Non si poteva pretendere che nel comunicato si facesse cenno ad una lettera firmata dai presidenti delle tre associazioni nazionali di apicoltori (ANAI, FAI, UNAAPI) datata 31 maggio 2018 e inviata alla Fondazione Mach. La triade informa di “Non firmare la Carta di San Michele a/ Adige perché non condivide nel metodo e nel merito lo spirito dell’iniziativa, pur animata da sinceri e per gran parte validi propositi”.

Abbiamo chiesto a Paolo Fontana quale reazione gli ha procurato la lettera. “Non sono stupito, ma un po’ deluso. Il nostro è un documento scientifico, non politico. Parliamo solo di api, ambiente e apicoltura. Chi vuole lo può criticare. Ho l’impressione che le Associazioni nazionali abbiano preso posizione contraria perché temono un’invasione di campo da parte del mondo scientifico e che allo stesso vengano assegnati fondi per iniziative contrarie all’apicoltura da reddito”.

Leggendo con attenzione il documento, non abbiamo colto nessuna volontà dichiarata di contrastare un esercizio corretto dell’apicoltura professionale. Il fatto che l’identità genetica delle sottospecie di Apis mellifera denominate Ligustica, Carnica, Siciliana, ecc. sia fortemente compromessa non può essere messo in dubbio. Le cause elencate nel documento sono oggettive. Movimentazione da parte degli apicoltori di ecotipi di ape da una parte all’altra dell’Europa; tecniche di allevamento di api regine non rispettose del DNA dei rispettivi ecotipi; trasferimento di api da una regione all’altra senza controlli ; adozione interessata di ibridi commerciali di api; uso indiscriminato di fitofarmaci dannosi alle api domestiche e selvatiche; azione distruttiva della Varroa nei confronti sia delle api addomesticate sia di quelle che vivono o sopravvivono allo stato libero.

Nel documento non mancano espressioni ardite ovviamente sgradite agli apicoltori professionali. Si parla di api schiavizzate per puro interesse economico dell’uomo.
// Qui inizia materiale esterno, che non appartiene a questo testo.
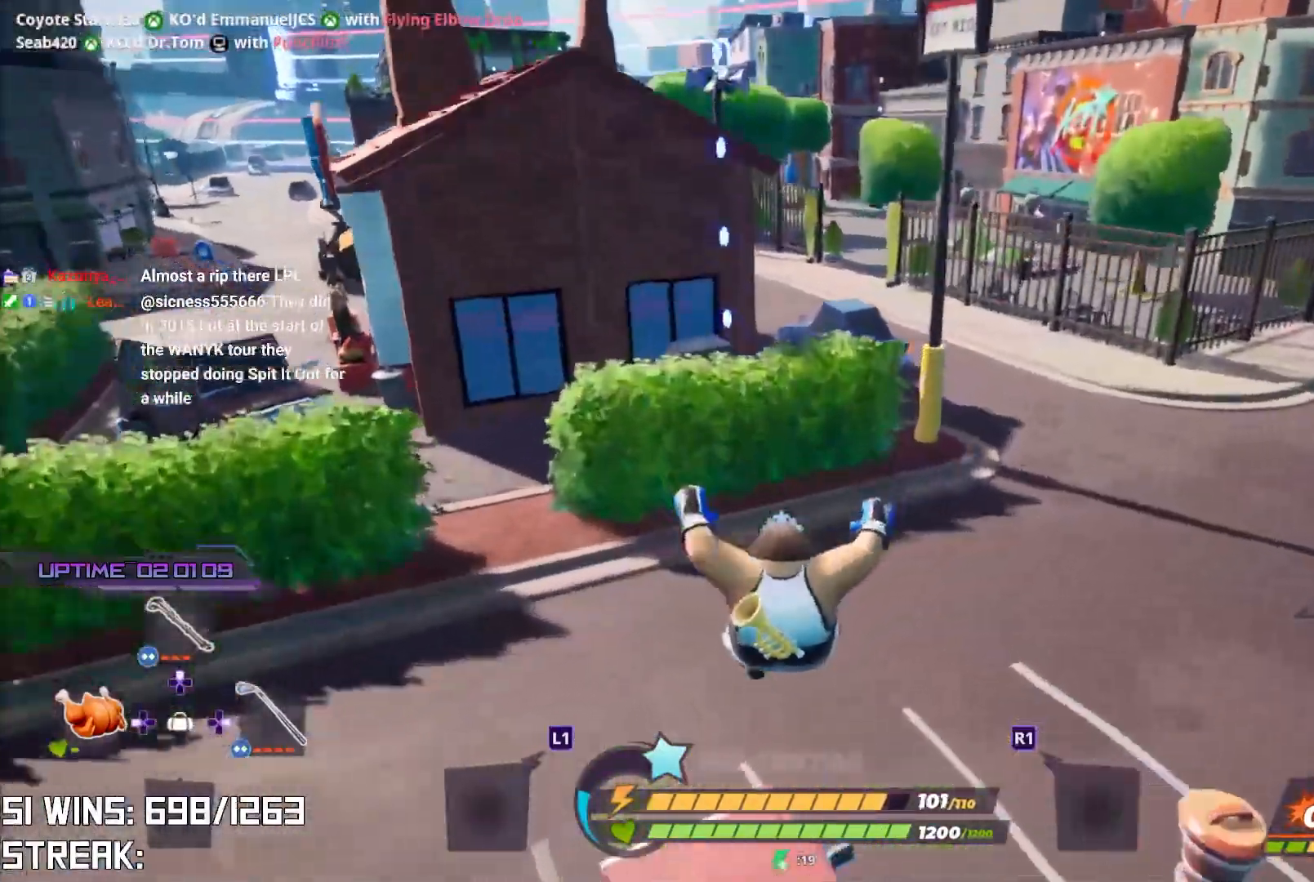
{"buttons": [], "left_stick": "center", "right_stick": "center", "events": [[200, "TOUCHPAD", "down"], [283, "TOUCHPAD", "up"], [350, "TRIANGLE", "down"], [467, "TRIANGLE", "up"], [483, "left_stick", "center"]]}
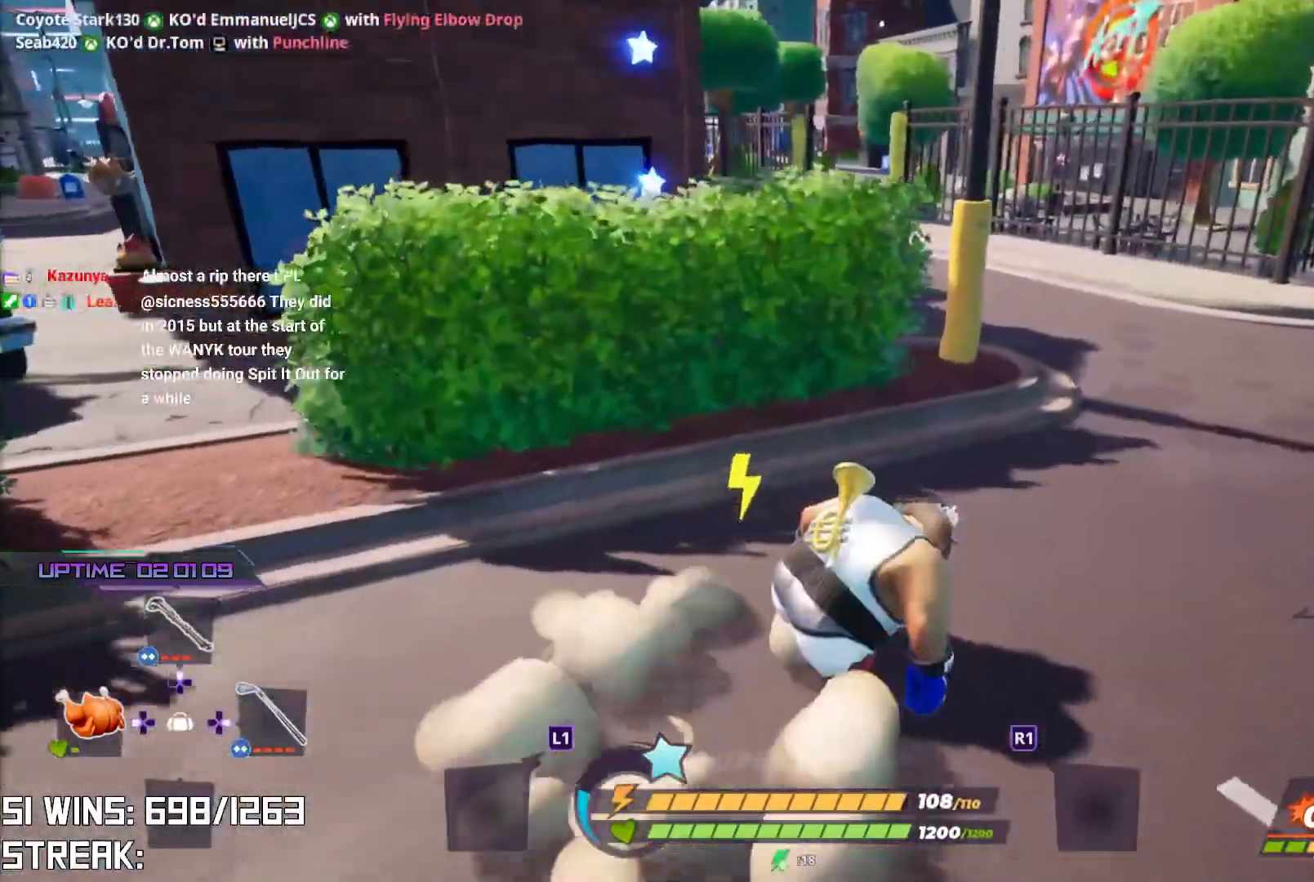
{"buttons": ["R2"], "left_stick": "center", "right_stick": "center", "events": [[117, "R2", "down"], [233, "R2", "up"], [433, "R2", "down"]]}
L’ape che trasforma una sostanza naturale quale è il nettare in miele viene paragonata ai cormorani che venivano iugulati perché non ingoiassero i pesci che dovevano servire all’uomo.

Noi siamo convinti che sia possibile organizzare un confronto aperto e professionalmente rispettoso dei punti di vista dei ricercatori e degli apicoltori per intraprendere una strada comune. Non si può ragionevolmente rifiutare a priori un programma che propone iniziative condivisibili: definire un data base nazionale del patrimonio apistico di Apis mellifera su base morfologica e genetica da collegare all’anagrafe apistica; sostenere la ricerca apidologica; operare non in contrapposizione con il lavoro di seleziona svolto dagli apicoltori, ma in armonia con il duplice scopo di conservare la biodiversità apistica e i servizi ecosistemici ad essa collegati.